Marginal zone lymphoma is an uncommon, slow-growing type of non-Hodgkin lymphoma,” said Fowler. “Rituximab, either alone or in combination with chemotherapy, has improved outcomes for patients, but in most cases the disease eventually relapses, and these individuals have limited treatment options.

“Umbralisib is a small-molecule inhibitor that targets PI3K-delta, which is a component of a signaling pathway that has a key role in promoting the survival and expansion of many types of cells, and has also been shown to uniquely inhibit CK1 epsilon,” continued Fowler. “Our exciting results suggest that this oral targeted therapeutic has significant activity against relapsed/refractory marginal zone lymphoma and offers hope for patients.”

As of October 20, 2018, 69 patients with relapsed/refractory marginal zone lymphoma had been enrolled on the trial and received 800 milligrams of umbralisib orally once daily until disease progression or unacceptable toxicity. At that time, 38 patients had at least six months of follow-up.

Among the 38 patients, the median follow-up time was 9.6 months. Four had a complete response and 17 had a partial response, as assessed by the investigators, for an overall response rate of 55 percent. An additional 11 patients had stable disease, for a clinical benefit rate (complete response, partial response, and stable disease) of 84 percent. Progression-free survival at 12 months was 71 percent.

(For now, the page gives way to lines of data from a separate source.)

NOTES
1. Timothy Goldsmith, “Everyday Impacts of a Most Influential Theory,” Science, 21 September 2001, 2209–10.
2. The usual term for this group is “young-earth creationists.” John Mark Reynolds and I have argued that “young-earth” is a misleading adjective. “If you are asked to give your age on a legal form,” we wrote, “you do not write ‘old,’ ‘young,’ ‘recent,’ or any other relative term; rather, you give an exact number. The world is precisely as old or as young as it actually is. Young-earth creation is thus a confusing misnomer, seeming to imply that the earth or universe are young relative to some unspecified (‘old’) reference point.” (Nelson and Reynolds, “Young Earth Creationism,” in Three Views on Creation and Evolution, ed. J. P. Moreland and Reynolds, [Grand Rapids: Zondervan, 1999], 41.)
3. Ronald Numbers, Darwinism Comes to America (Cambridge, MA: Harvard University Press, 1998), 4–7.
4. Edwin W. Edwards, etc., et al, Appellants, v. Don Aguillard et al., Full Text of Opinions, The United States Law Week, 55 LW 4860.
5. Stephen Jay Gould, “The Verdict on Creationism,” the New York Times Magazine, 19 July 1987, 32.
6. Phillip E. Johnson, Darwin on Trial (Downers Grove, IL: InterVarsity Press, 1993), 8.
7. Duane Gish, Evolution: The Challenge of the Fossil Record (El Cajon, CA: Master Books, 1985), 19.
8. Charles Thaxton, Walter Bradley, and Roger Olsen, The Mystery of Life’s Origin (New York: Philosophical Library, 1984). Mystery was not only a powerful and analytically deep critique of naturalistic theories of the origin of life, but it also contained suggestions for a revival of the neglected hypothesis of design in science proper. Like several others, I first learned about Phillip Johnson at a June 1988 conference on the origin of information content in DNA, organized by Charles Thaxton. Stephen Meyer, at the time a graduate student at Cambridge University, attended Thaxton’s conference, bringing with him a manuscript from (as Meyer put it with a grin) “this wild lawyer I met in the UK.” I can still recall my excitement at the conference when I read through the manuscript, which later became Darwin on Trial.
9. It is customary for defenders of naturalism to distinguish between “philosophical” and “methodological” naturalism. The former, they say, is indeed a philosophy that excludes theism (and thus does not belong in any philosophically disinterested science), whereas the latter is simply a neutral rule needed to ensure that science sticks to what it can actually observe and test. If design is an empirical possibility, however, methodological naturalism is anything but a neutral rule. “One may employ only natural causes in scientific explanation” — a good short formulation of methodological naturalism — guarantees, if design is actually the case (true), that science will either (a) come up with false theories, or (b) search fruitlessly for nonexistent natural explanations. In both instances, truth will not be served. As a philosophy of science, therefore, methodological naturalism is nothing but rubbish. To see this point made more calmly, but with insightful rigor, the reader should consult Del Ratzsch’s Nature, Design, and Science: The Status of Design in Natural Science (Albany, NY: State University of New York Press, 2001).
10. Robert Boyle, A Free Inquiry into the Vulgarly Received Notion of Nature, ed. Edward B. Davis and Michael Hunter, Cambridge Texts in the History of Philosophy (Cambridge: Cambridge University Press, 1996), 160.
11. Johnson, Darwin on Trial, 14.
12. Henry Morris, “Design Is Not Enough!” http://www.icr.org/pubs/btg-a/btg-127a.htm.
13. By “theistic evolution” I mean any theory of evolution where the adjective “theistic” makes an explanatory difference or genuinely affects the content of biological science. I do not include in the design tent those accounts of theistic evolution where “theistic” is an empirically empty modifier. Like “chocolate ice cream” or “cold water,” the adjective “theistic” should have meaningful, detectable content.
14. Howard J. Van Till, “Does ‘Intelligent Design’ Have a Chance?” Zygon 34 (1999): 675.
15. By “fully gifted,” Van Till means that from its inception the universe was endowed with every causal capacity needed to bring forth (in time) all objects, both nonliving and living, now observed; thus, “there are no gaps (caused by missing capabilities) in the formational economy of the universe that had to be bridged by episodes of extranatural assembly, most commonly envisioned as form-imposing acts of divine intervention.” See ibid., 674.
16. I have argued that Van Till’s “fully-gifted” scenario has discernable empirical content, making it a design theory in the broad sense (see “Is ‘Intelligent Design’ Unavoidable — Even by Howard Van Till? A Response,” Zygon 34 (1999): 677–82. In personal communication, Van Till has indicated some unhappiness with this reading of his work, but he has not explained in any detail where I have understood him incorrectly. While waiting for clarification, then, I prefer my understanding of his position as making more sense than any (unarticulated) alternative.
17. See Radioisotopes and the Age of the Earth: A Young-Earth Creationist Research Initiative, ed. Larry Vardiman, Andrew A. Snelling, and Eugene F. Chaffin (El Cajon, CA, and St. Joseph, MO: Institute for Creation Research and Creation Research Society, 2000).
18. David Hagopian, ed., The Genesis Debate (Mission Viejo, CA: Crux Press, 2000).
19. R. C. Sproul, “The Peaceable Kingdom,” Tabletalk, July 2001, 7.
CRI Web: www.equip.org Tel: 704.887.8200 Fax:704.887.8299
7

The most common adverse event of any grade was diarrhea, which affected 45 percent of the 38 patients. Nausea, fatigue, headache, cough, and decreased appetite affected between 20 percent and 30 percent of patients. The most common grade 3/4 adverse events were neutropenia, febrile neutropenia, and diarrhea, which affected 8 percent, 5 percent, and 5 percent of the 38 patients, respectively. No events of colitis or pneumonitis had been reported.

“All the adverse events we have seen in the trial are to be expected with this class of drugs,” said Fowler. “Moreover, we were able to manage the side effects for the patients, making umbralisib a well-tolerated treatment.

“The adverse event and clinical activity data are highly encouraging at this early timepoint,” added Fowler. “We are excited to continue following patients for a longer time to further establish the long-term activity and side effects of umbralisib. With the results reported so far, umbralisib has the potential to make a real difference for patients with relapsed/refractory marginal zone lymphoma.”

According to Fowler, the main limitations of the data presented are that it was based on a small number of patients and a short follow-up time.

This study was funded by TG Therapeutics. Fowler serves on scientific advisory boards for TG Therapeutics, Bayer, Gilead Sciences, and Verastem Oncology; he also receives research funding from TG Therapeutics.